C. BURGERLIJKE AANSPRAKELIJKHEID VAN NATUURLIJKE OF RECHTSPERSONEN T.A.V. BOETEN EN KOSTEN INGEVOLGE MISDRIJVEN GEPLEEGD DOOR HUN ORGANEN OF GEMACHTIGDEN
Nummer 458/13
De verplichting om de wetten en reglementen na te leven, slaat zowel op rechtspersonen als op natuurlijke personen. Wanneer een handelsvennootschap die verplichting niet naleeft, rust de strafrechtelijke aansprakelijkheid voor die inbreuk op de organen of gemachtigden die voor haar rekening hebben gehandeld (Cass. 16.4.1962, Pas. 1962, I, 920 en daar aangehaalde rechtspraak). In dit geval moeten de strafrechtelijke vervolgingen dus tegen de organen en gemachtigden worden ingesteld en zal de eventuele veroordeling tegen hen worden uitgesproken.
Evenwel bepaalt art. 458, 2e lid, dat in dit geval de rechtspersoon burgerlijk en hoofdelijk aansprakelijk is voor de boeten en kosten die het gevolg zijn van veroordelingen uitgesproken krachtens de art. 449 tot 456, WIB 92, d.w.z. in bijna alle gevallen waarin boeten of kosten verschuldigd kunnen zijn voor een in het WIB 92 voorzien misdrijf.
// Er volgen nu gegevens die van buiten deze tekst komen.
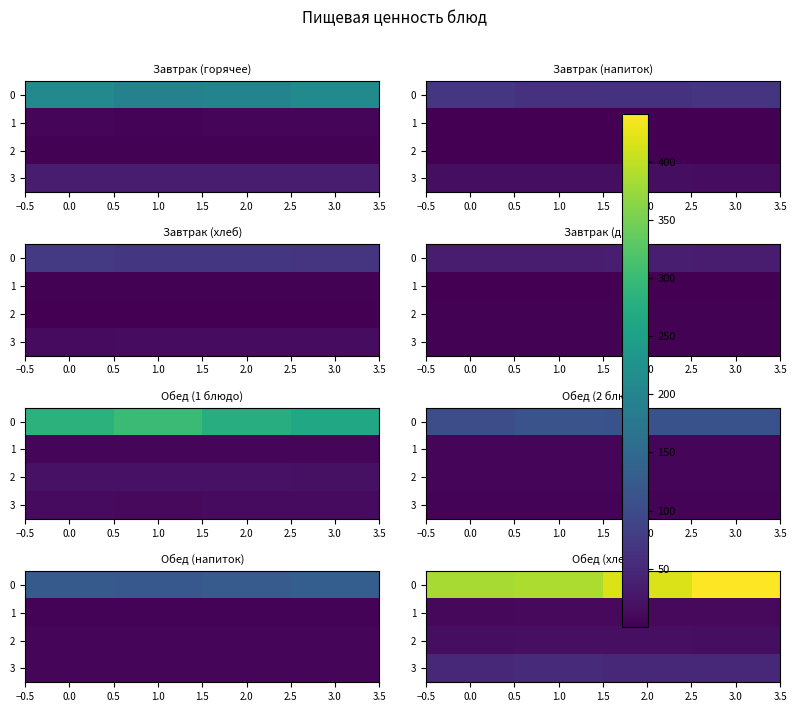

What is the sum of the row_1 values at 1.0 and 0.5?

22.5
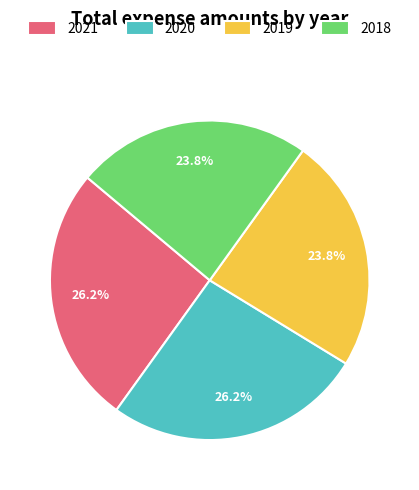

What percentage do 2021 and 2018 together represent?

50.0%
Wat betreft de dankzij die misdrijven ontdoken belasting, gaat het veelal om ten laste van de vennootschap ingekohierde belasting die derhalve ook van haar invorderbaar is.
Nummer 458/14
Art. 458, 2e lid, bepaalt eveneens dat natuurlijke personen burgerlijk en hoofdelijk aansprakelijk zijn voor de boeten en kosten die het gevolg zijn van veroordelingen uitgesproken tegen hun gemachtigden krachtens de art. 449 tot 456. Het betreft vanzelfsprekend de gevallen waarin het misdrijf door de gemachtigde in die hoedanigheid en ten voordele van zijn werkgever is gepleegd.
3. Toepassing van art. 458, 2e lid
Nummer 458/15
De toepassing van die bepaling behoort tot de bevoegdheid van de administratie van de BTW, registratie en domeinen die op grond van art. 100, KB 28.12.1950 betreffende het tarief in strafzaken belast is met de invordering van de boeten en kosten.